В конце января в Мишенском Жуковский написал стихотворение в честь собственного двадцатилетия — «К моей лире и к друзьям моим», обращенное главным образом к Андрею Тургеневу. Это был безнадежный призыв:
...Не нужны мне венцы вселенной, Мне дорог ваш, друзья, венок! На что чертог мне позлащенный? Простой, укромный уголок, В тени лесов уединенный, Где бы свободно я дышал, Всем милым сердцу окруженный, И лирой дух свой услаждал, — Вот все — я больше не желаю, В душе моей цветет мой рай. Я бурный мир сей презираю.

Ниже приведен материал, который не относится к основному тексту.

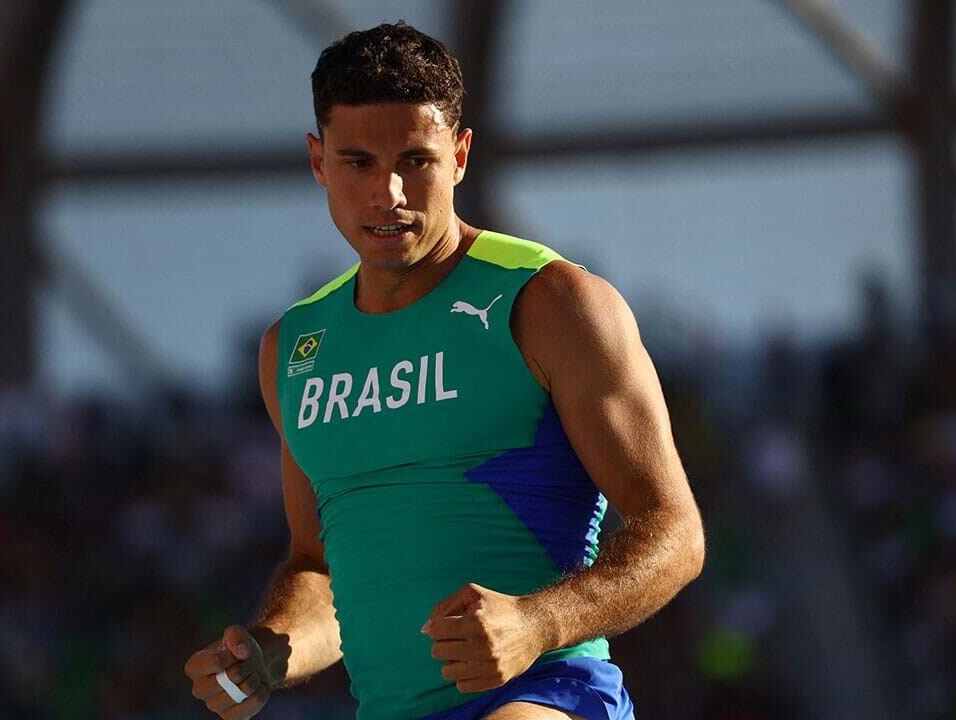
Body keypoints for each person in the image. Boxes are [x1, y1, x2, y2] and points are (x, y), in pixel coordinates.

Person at [184, 21, 704, 720]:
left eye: (415, 160)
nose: (389, 193)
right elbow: (321, 569)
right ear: (318, 161)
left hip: (545, 695)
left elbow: (674, 532)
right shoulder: (295, 347)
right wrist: (266, 655)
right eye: (358, 162)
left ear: (459, 155)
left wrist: (538, 623)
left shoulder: (551, 301)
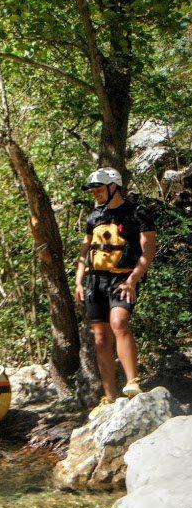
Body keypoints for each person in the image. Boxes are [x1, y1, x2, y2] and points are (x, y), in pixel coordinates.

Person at [75, 167, 156, 418]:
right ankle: (110, 395)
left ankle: (133, 382)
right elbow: (85, 252)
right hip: (96, 282)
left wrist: (132, 280)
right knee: (100, 337)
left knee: (119, 322)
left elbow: (148, 251)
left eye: (98, 188)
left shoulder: (137, 213)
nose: (95, 193)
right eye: (92, 190)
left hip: (123, 279)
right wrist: (79, 282)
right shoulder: (93, 217)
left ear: (114, 187)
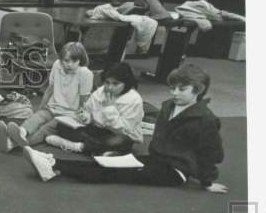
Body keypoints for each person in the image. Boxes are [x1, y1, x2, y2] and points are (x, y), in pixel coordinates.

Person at [23, 63, 226, 192]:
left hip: (175, 172)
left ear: (198, 90)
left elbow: (211, 154)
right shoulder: (168, 106)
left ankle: (54, 164)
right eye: (172, 88)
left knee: (114, 172)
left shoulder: (205, 119)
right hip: (155, 159)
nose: (174, 93)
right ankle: (53, 165)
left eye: (182, 89)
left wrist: (207, 182)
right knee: (107, 163)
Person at [0, 41, 92, 152]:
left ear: (80, 60)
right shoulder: (57, 65)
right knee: (35, 119)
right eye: (66, 61)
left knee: (44, 129)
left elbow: (84, 101)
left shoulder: (85, 73)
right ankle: (20, 133)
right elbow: (49, 89)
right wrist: (40, 108)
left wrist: (81, 117)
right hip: (52, 107)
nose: (69, 64)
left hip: (68, 114)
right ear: (61, 59)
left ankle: (14, 143)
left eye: (74, 61)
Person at [43, 62, 144, 155]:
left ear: (126, 83)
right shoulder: (101, 91)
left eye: (115, 84)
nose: (109, 87)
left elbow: (123, 130)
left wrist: (109, 108)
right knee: (62, 126)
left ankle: (77, 146)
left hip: (118, 134)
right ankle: (95, 148)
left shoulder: (134, 100)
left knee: (121, 141)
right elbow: (88, 109)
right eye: (107, 82)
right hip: (98, 131)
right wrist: (86, 117)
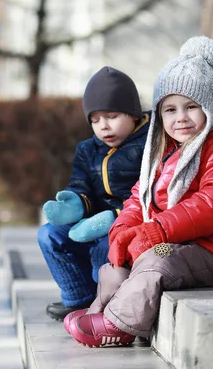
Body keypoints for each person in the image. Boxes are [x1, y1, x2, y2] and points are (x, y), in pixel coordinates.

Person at [64, 36, 213, 347]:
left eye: (191, 107)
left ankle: (119, 326)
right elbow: (138, 195)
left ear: (208, 107)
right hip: (176, 240)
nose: (180, 117)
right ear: (159, 115)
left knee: (156, 262)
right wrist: (124, 227)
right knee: (117, 261)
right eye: (170, 109)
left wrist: (158, 230)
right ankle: (99, 312)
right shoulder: (166, 150)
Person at [38, 66, 151, 321]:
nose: (104, 127)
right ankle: (78, 298)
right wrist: (76, 203)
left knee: (105, 247)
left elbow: (151, 192)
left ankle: (106, 304)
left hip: (128, 221)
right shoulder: (88, 149)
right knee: (49, 235)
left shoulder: (150, 143)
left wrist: (114, 216)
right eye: (95, 120)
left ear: (133, 113)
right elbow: (81, 183)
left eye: (111, 116)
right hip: (90, 221)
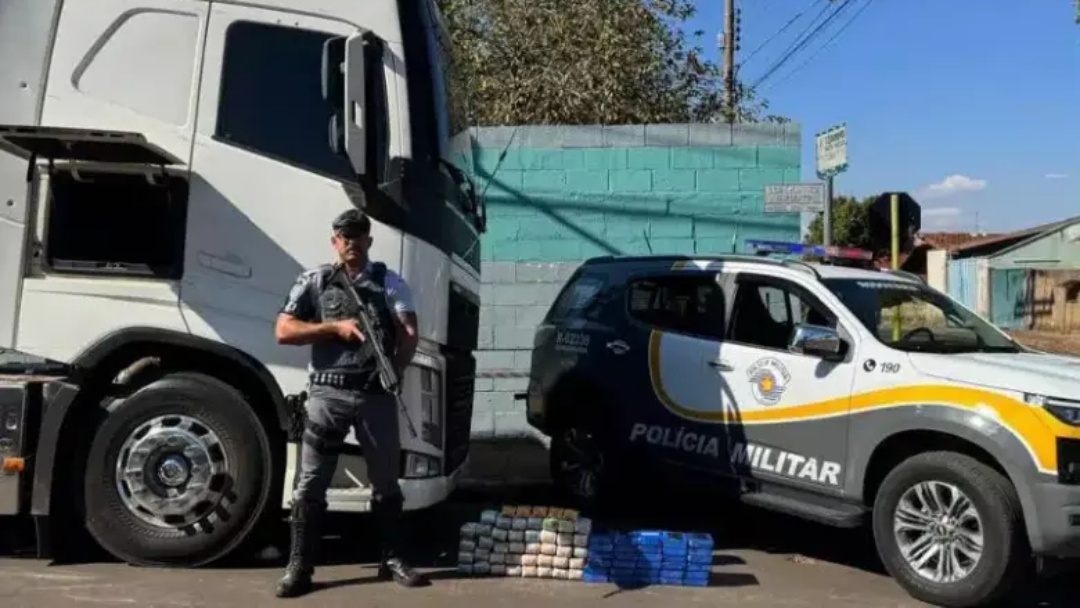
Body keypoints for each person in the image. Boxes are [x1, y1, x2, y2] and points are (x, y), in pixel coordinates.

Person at [273, 208, 427, 598]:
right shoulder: (315, 281)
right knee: (311, 483)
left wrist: (395, 368)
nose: (352, 242)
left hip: (375, 393)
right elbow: (283, 330)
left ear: (369, 242)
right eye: (345, 236)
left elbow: (409, 332)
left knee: (387, 480)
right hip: (327, 394)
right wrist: (333, 328)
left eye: (359, 236)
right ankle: (300, 567)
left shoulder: (389, 282)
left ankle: (391, 558)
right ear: (334, 241)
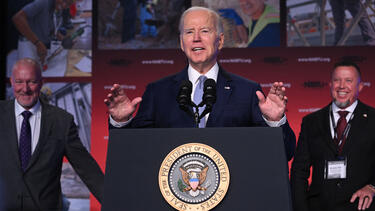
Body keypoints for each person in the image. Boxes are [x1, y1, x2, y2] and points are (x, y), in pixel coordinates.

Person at [104, 6, 295, 161]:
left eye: (204, 31)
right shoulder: (158, 92)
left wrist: (275, 122)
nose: (196, 38)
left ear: (219, 41)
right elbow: (133, 153)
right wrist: (121, 123)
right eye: (189, 32)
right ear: (181, 43)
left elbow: (283, 154)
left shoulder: (247, 91)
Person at [0, 58, 104, 210]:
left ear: (41, 82)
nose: (25, 88)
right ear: (11, 82)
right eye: (19, 81)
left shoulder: (62, 121)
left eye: (32, 82)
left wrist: (116, 203)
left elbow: (87, 169)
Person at [291, 61, 375, 211]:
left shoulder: (373, 119)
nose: (342, 86)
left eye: (348, 80)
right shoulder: (311, 122)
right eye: (337, 80)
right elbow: (299, 171)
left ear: (360, 87)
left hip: (361, 207)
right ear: (330, 85)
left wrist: (372, 187)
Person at [12, 0, 74, 64]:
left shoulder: (58, 8)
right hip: (29, 47)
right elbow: (17, 18)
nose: (64, 5)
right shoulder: (42, 2)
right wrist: (38, 43)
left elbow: (50, 28)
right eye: (64, 0)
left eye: (68, 4)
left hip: (42, 48)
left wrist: (63, 39)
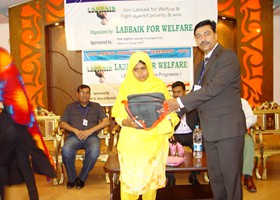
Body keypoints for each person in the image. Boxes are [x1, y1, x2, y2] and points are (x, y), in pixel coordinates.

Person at [165, 20, 247, 200]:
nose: (203, 39)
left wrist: (178, 102)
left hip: (227, 129)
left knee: (230, 179)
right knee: (216, 179)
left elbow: (213, 89)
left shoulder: (227, 57)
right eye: (198, 36)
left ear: (216, 35)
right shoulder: (199, 66)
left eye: (207, 34)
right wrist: (168, 116)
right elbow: (196, 96)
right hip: (209, 131)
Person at [111, 51, 179, 200]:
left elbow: (170, 111)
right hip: (132, 143)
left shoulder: (158, 85)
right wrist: (126, 122)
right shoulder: (126, 86)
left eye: (143, 68)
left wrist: (166, 116)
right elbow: (117, 114)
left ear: (149, 67)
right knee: (130, 184)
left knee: (150, 184)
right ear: (131, 70)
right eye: (136, 69)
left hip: (154, 143)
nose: (140, 73)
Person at [0, 47, 55, 200]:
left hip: (8, 122)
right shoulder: (11, 68)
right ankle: (34, 197)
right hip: (21, 122)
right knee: (22, 159)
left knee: (1, 162)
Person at [60, 84, 110, 189]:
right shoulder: (70, 107)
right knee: (66, 150)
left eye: (87, 93)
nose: (85, 95)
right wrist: (75, 131)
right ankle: (72, 178)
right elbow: (62, 123)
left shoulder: (96, 106)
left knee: (94, 151)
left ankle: (82, 178)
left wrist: (90, 131)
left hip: (91, 136)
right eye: (82, 93)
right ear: (77, 94)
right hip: (74, 136)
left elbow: (106, 121)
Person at [166, 81, 200, 186]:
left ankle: (194, 176)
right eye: (174, 92)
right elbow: (166, 121)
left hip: (191, 134)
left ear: (185, 92)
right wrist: (169, 133)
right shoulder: (170, 105)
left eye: (179, 92)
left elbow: (201, 119)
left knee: (200, 148)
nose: (176, 94)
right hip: (175, 135)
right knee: (167, 149)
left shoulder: (193, 103)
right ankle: (170, 178)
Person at [241, 98, 257, 192]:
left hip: (239, 131)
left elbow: (251, 118)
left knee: (248, 141)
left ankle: (247, 176)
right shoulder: (218, 101)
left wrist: (240, 126)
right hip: (223, 133)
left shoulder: (242, 102)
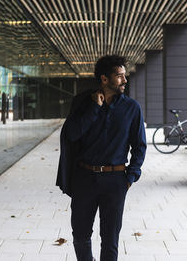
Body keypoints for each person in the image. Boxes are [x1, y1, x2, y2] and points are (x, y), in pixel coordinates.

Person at [56, 55, 147, 261]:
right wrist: (93, 109)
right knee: (80, 235)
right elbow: (71, 134)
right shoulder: (82, 102)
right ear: (105, 79)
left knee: (110, 239)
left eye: (125, 76)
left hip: (115, 181)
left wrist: (130, 177)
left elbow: (139, 146)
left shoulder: (132, 108)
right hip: (84, 177)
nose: (125, 80)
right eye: (119, 76)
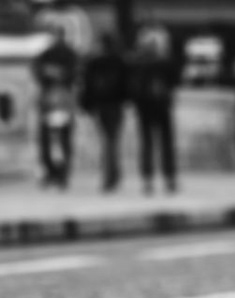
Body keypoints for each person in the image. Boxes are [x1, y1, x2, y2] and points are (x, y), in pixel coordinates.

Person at [126, 24, 179, 195]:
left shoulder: (140, 64)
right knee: (165, 143)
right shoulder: (163, 63)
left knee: (148, 144)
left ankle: (149, 179)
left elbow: (133, 88)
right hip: (161, 106)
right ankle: (168, 178)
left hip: (146, 108)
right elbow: (174, 80)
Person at [30, 25, 80, 190]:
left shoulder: (67, 54)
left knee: (63, 138)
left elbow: (73, 73)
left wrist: (56, 74)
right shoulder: (47, 53)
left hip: (62, 100)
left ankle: (62, 173)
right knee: (47, 139)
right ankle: (52, 172)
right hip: (50, 100)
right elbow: (37, 70)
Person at [80, 31, 128, 193]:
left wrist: (86, 105)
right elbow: (126, 85)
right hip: (114, 105)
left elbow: (87, 86)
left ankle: (110, 175)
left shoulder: (95, 63)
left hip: (102, 105)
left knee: (107, 141)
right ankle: (112, 173)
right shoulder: (119, 61)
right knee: (112, 140)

О лира, друг мой! утешай Меня в моем уединеньи; А вы, друзья мои, скорей, Оставя свет сей треволненный, Сберитесь к хижине моей...Друзьям некогда было ехать к нему. Мерзляков готовился в университетские профессора и ночи проводил над книгами. «Житье с тобою конечно почитаю я выше, нежели житье с чинами и хлопотами, — отвечал Мерзляков, — но, друг мой, у меня есть отец и мать: они не могут быть довольны одним романическим моим житьем. Они давно уже спрашивают, имею ли я чин и состояние». Александр Тургенев учился в Геттингене. Андрей вернулся из Вены в Петербург и тянул служебную лямку. «Вчера писал до того, что спина и глаза заболели, — жаловался он Жуковскому. — Здесь, брат, не то, что в Москве: когда велят, то надобно делать». Стихи «К моей лире и друзьям моим» показались и ему и Свечиной слишком печальными. «Говорит Мария Николаевна, что ей жаль, что ты все грустишь, и стихи такие написал, из которых видно унылое и горестное твое расположение духа... Ты должен быть доволен состоянием своим; я сужу по твоему образу мыслей: свит укромный уголок да Руссо в руках; а у тебя все это есть... Перестань, брат, грустить». Жуковскому досадно стало: так ли надо понимать стихи? Так ли надо понимать его самого? Что же надо сказать Андрею, приславшему вот такие стихи:
Всех добрых дел твоих в заплату Злодеи очернят тебя. Врагу ты вверишься, как брату, И в пропасть ввергнешь сам себя...Не горесть, не уныние, не грусть, а отчаяние тут. Но Жуковский и не собирался спасать Андрея от такого отчаяния. Он восхищался. Если отчаяние рождает гениальные стихи — пусть оно вдребезги разбивает душу поэта... Жуковский вспомнил то состояние, которое целыми неделями не отпускало его во время работы над элегией. Если это и была меланхолия, то многоголосая, деятельная, отзывающаяся на каждый порыв ветра, как крылья птицы... Разве мог бы он быть бездеятельно-унылым? Столько в мире занятий, которых просит душа! Поэзия... Книги... Добрые дела... Вот что такое одиночество человека с дарованием! И тоска, сладкая, как небесная музыка, тоска, — это мечта о неизвестном, бог знает о чем...
В Мишенском Жуковский беседовал с Екатериной Афанасьевной о Карамзине. Карамзин в 1801 году женился на младшей сестре ее покойного мужа. Он был счастлив и иногда писал Екатерине Афанасьевне как родственнице краткие письма. В марте 1802-го у Карамзиных родилась дочь Софья. Но не прошло и месяца, как слабая здоровьем жена его скончалась, не оправившись от родов... Екатерина Афанасьевна была на похоронах. Она не раз ездила к Карамзину, который считал ее своим ангелом-утешителем. Ее отзывчивость и решительный характер, а также ее траурная одежда — знак ее братства с ним в горе, — помогли ему. Отчаяние не помешало ему трудиться для «Вестника Европы» — писать повести, стихи, доброжелательно напутствовать молодых гениев — Тургенева и Жуковского. В феврале 1803 года Екатерина Афанасьевна привезла из Москвы подаренный ей Карамзиным список его нового сочинения — рассуждения «О счастливейшем времени жизни».